Rezeß der Zusammenlegungssache von Zermüllen, 1897 - 1898, Verbandsgemeinde Kelberg.

Literatur

Becker, H. (1970): Die Agrarlandschaften des Kreises Euskirchen in der ersten Hälfte des 19. Jahrhunderts. Euskirchen (= Veröffentlichungen des Vereins der Geschichts- und Heimatfreunde des Kreises Euskirchen e.V., H. 13).

Goebel, E. (1915): Der ländliche Grundbesitz und die Bodenzersplitterung in der preußischen Rheinprovinz und ihre Reform durch die Agrargesetzgebung. Berlin.

Lienau, C. und Uhlig, H. (1972): Die Siedlungen des ländlichen Raumes. Gießen (= Materialien zur Terminologie der Agrarlandschaft, II). Lienau, C. und Uhlig, H. (1978): Fluren und Flurformen. Gießen (= Materialien zur Terminologie der Agrarlandschaft, l).

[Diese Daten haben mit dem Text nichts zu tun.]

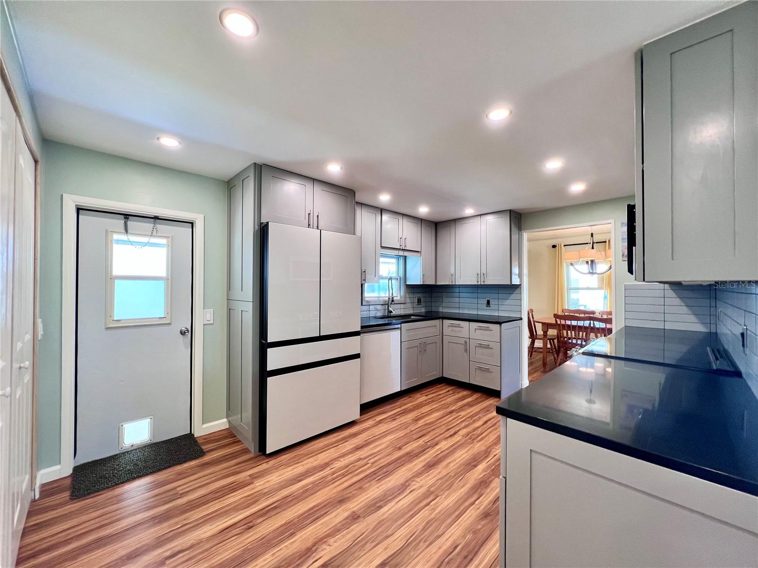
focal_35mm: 13
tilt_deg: +0.6
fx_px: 285
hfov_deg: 106.2
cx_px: 379
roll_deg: -0.1
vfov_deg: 89.9
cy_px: 284
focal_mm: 1.57
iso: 250
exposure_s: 1/120
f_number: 1.8
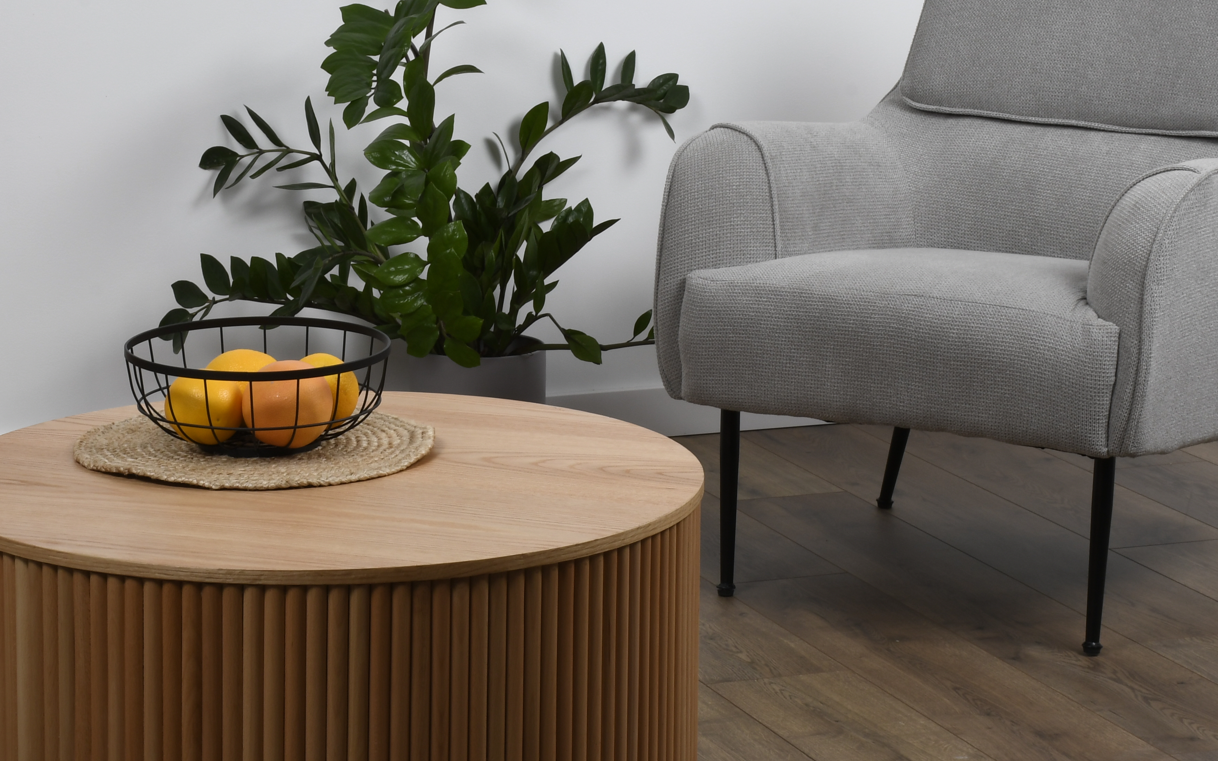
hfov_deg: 18.0
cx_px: 506
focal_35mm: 116
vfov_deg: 11.3
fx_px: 3850
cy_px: 358
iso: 200
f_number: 16
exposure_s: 1/160
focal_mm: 48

Rohm, H. (1962): Geschlossene Vererbung und Realteilung in der Bundesrepublik Deutschland. Erläuterungen zu den in den Jahren 1959/60 entwickelten Karten der landwirtschaftlichen Erbgewohnheiten. In: Berichte und wissenschaftliche Abhandlungen Deutscher Geographentag Köln 1961. Wiesbaden 1962, S. 228-304.

Saure, W. (1941): Das Reichserbhofgesetz. Leitfaden und Textausgabe des großdeutschen Reicherbhofrechts. Berlin.